A presente crise mundial colocou a esquerda diante de desafios inesperados. A hegemonia do capital norte-americano e europeu e do neoliberalismo entrou em crise e declínio em virtude de suas próprias contradições, o que muitos supunham impossível. O capital dos países ricos teve que voltar a apelar para a ação do Estado, em seu socorro, algo impensável para não poucos. E o comunismo e o socialismo, dados como mortos, voltaram, como espectros, a atormentar o sono dos donos do capital.

Apesar disso, as coisas no Brasil ainda parecem envoltas nos mantos da confusão ideológica. A ultra-esquerda considera que o simples fato de a esquerda participar de um governo de coalizão, que inclui também forças de centro e de direita, já é sinônimo de traição às forças populares e socialistas, tornando-a incapaz de apontar algum tipo de perspectiva socialista. As alas moderadas da esquerda, por seu turno, parecem contentar-se com a vitória que significa estar no governo.

As primeiras transformaram em dogma a idéia de as que rupturas são inevitáveis e possíveis sem qualquer mediação tática. As segundas transformaram em dogma a idéia de que as rupturas são totalmente desnecessárias. Umas querem alcançar o socialismo sem qualquer reforma democrática no capitalismo. Outras rebaixam o socialismo a qualquer reforma democrática.

Tomemos o exemplo de um possível pacto privilegiado das estatais com os pequenos capitais privados, promovido pelo Estado. Esta seria uma reforma sem necessidade de decretos. Poderia democratizar a propriedade, sem aniquilar o setor corporativo. Porém, para ter efetividade, teria que romper com o domínio oligopolista exercido pelas corporações empresariais. Seria uma reforma democrática no capitalismo.

Tal democratização capitalista possibilitaria o ressurgimento da classe trabalhadora assalariada, base principal da luta socialista, porque as pequenas empresas capitalistas, no atual estágio tecnológico, são os únicos empreendimentos que ainda empregam muita mão-de-obra. Se considerarmos uma reforma desse tipo ocorrendo no momento em que a perspectiva socialista desponta novamente no horizonte da América Latina, podemos supor o que ela significa, como ameaça, para as corporações capitalistas e seus representantes sociais e políticos.

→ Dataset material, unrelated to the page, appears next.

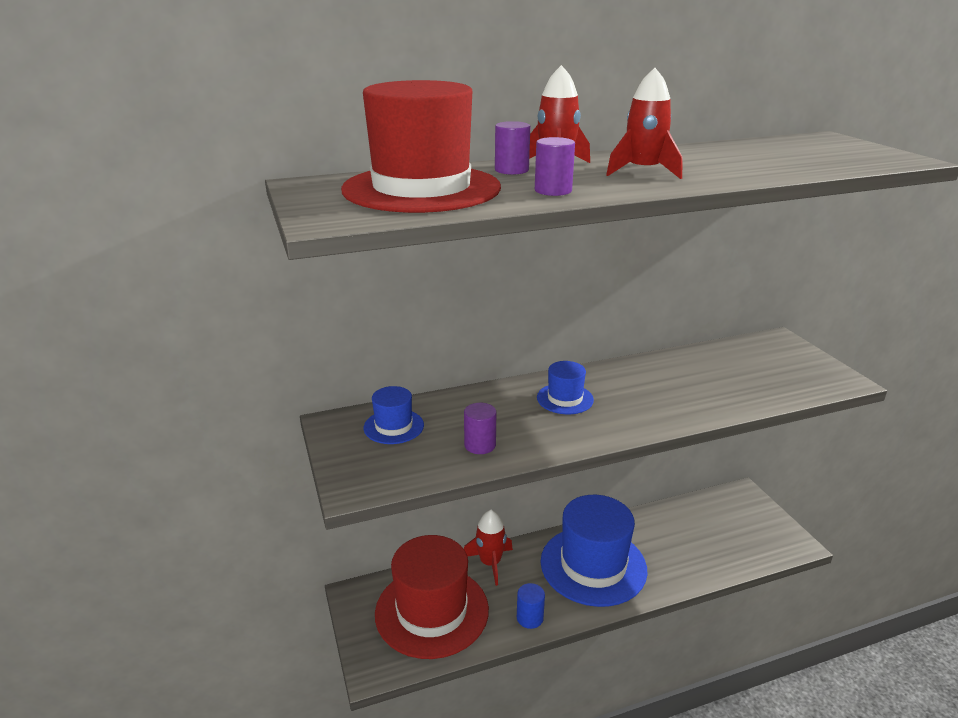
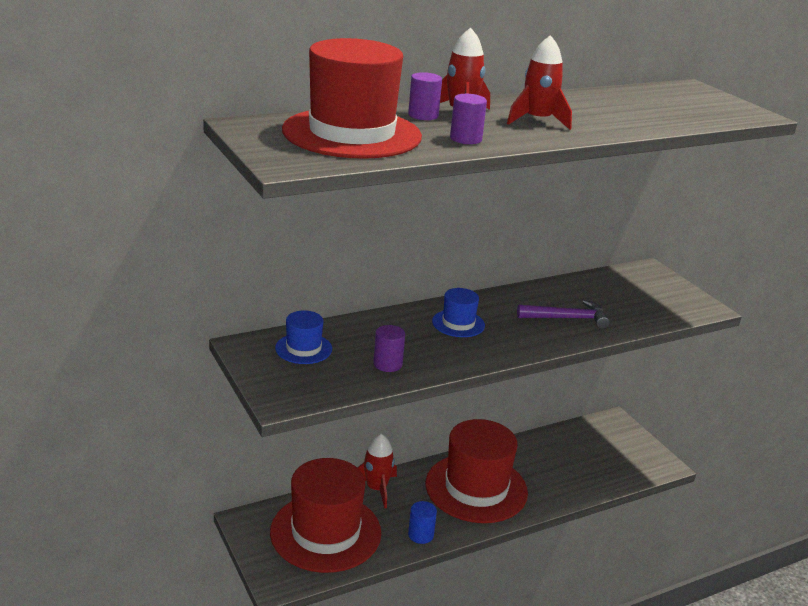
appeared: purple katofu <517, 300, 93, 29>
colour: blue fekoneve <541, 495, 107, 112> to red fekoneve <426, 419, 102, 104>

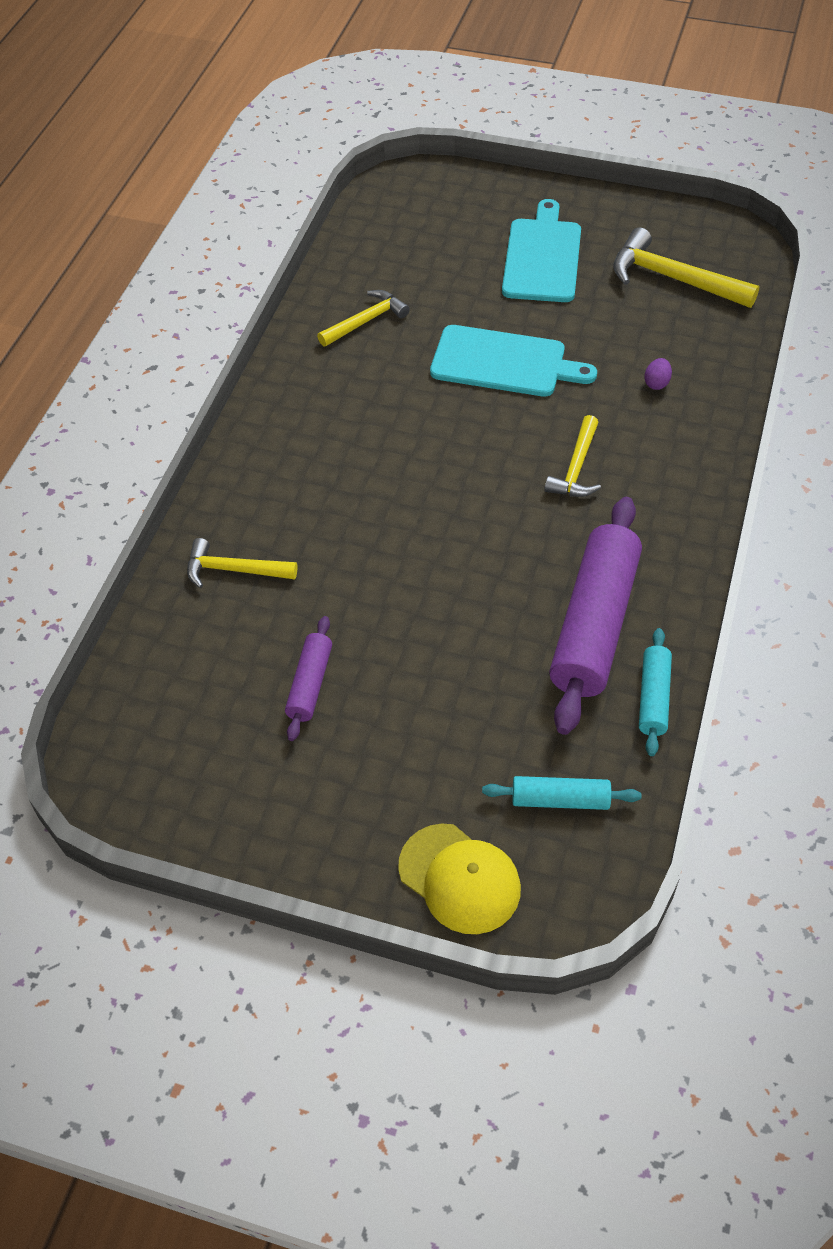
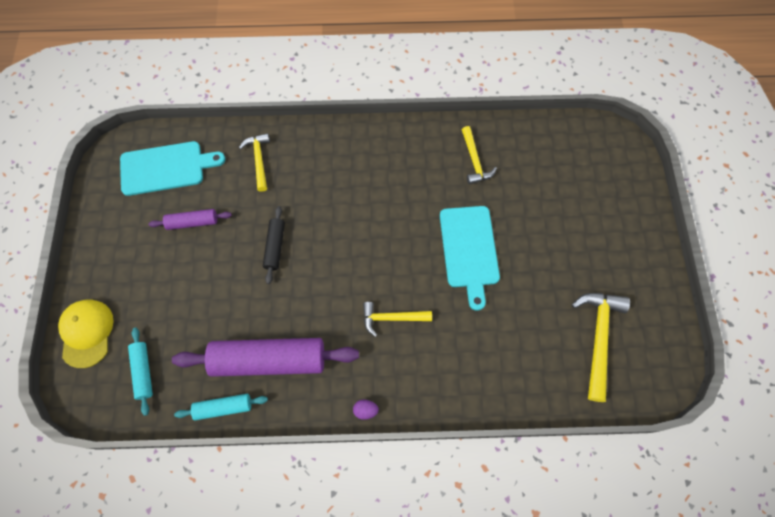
appeared: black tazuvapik <263, 206, 22, 78>
relocated:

O ressurgimento de uma ampla classe trabalhadora assalariada no Brasil, como força social ativa, pode carregar junto consigo o renascimento da combatividade operária. E a materialização dessa hipótese exercerá uma forte influência sobre as tendências econômicas, sociais e políticas do país e da América Latina numa perspectiva socialista. O que nos impõe avaliar com mais acuidade a relação entre reformas democráticas e socialismo.

Em tempos normais, um pacto privilegiado dos capitais estatais com os pequenos capitais poderia levar as corporações empresariais a recorrer a ações desestabilizadoras. É sempre difícil a elas suportarem reformas democráticas que ameacem seu status quo econômico. Talvez, temendo isso, alguns setores da esquerda prefiram o pacto das estatais com as corporações capitalistas. Afinal, este também pode permitir o crescimento econômico. Assim, para evitar o risco das escolhas democráticas, preferem curvar-se ao risco das escolhas conservadoras.

Por outro lado, a crise mundial desarvorou as corporações, fez com que elas colocassem a nu seu medo ao risco, adiassem suas perspectivas de investimentos e, portanto, as incapacitassem a ajudar na superação da crise, mesmo com o Estado lhes oferecendo vantagens. Social e politicamente, colocou-as na defensiva. O que possibilita às forças populares e democráticas pressionarem o governo a privilegiar o pacto das estatais com as pequenas empresas capitalistas. Porém, como esta não é uma questão clara na estratégia das forças políticas de esquerda, talvez não passe de mais uma oportunidade perdida de correr o risco de escolhas democráticas.

*Wladimir Pomar é escritor e analista político.